The resulting interventions are of varying types, from neon texts to drawings, sound installations and sculptural objects, from photographic images to video, and are above all characterized as being devices which tell tales about a place, taking into account at the same time the context in which they are placed and, in some cases, overturning and exploring to the utmost limit the notion of the site specific. This approach is practiced by each artist using different materials and modes of expression which are, however, all characterized in the same way by the idea of translation, namely: what to translate, for whom and how? For this reason, their characterizations of the notion of the site specific present themselves as conditions of daily life, barely altered, which externalize the process of conflict/dialogue that society has always associated with the relationship between word and image, between a caption and the representation to which it refers, between the thing and its function.
The unique aspect of the project Raccontare un luogo – (Tales of a Place) is that it is not conceived as a theme show but, rather, as the creation of a platform upon which to discuss at a collective level the idea which animates the research of the various artists involved, rediscovering social and anthropological reasons behind their informal dialogical approach. As Lorenzo Bruni writes in his forthcoming book, which will be published and presented in September/October: “Taking into consideration the artists who have worked on mechanisms for measuring mental and physical space (trying to make them co-exist) and who are at the same time confronted with the presence of the written word, means opening on the one hand a reflection on how the role and use of new media has changed over the last thirty years and, on the other, on how the perception of the word (on the part of the public) has changed due to the introduction of the ‘text message,’ which leads us not to talk on the phone, but to observe it.

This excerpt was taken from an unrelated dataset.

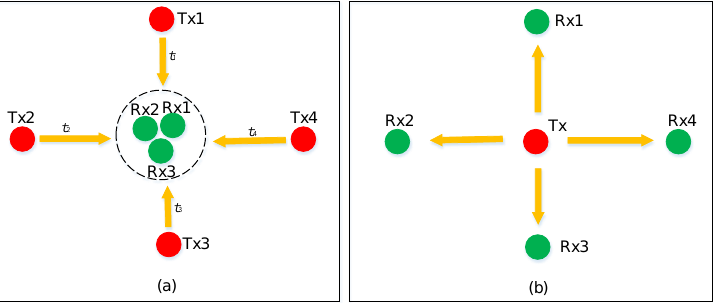
Figure 2. The two work modes for the ultrasonic signal: ( a ) and ( b ), Tx: transmitter, Rx:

From this point of view it is possible to reflect on the role of conceptual art and on the naming of things, but also on the role/capacity that images today have of containing information, enabled by the frame in which information is distributed in real time, overturning the role of the simple documentation of reality that was seen in the “illustrated magazines” of the past century. The question which emerges is: What are the nuances and implications of this way of interacting with the dematerialized world for the perception of art, for social interactions and for the preservation of the experience of some places rather than others?”

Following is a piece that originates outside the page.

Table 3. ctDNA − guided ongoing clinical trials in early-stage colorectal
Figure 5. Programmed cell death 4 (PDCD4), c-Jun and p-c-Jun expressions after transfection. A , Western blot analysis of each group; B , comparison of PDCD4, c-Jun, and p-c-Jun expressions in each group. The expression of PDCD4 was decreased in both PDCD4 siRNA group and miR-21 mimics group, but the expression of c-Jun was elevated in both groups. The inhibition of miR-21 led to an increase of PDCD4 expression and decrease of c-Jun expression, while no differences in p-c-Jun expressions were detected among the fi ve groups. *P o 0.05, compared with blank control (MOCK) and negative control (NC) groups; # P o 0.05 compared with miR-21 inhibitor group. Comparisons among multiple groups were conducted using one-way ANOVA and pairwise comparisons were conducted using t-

The artists involved in the project Raccontare un luogo – (Tales of a Place) are aware that the world has become in these last ten years smaller and more intimate precisely for the ability to be in contact with everyone and everything in the era of the global village. This new possibility, however, is neither cause nor effect for them, but the symptom of finding oneself in a post-colonialist, post-ideological period of hyper-communication.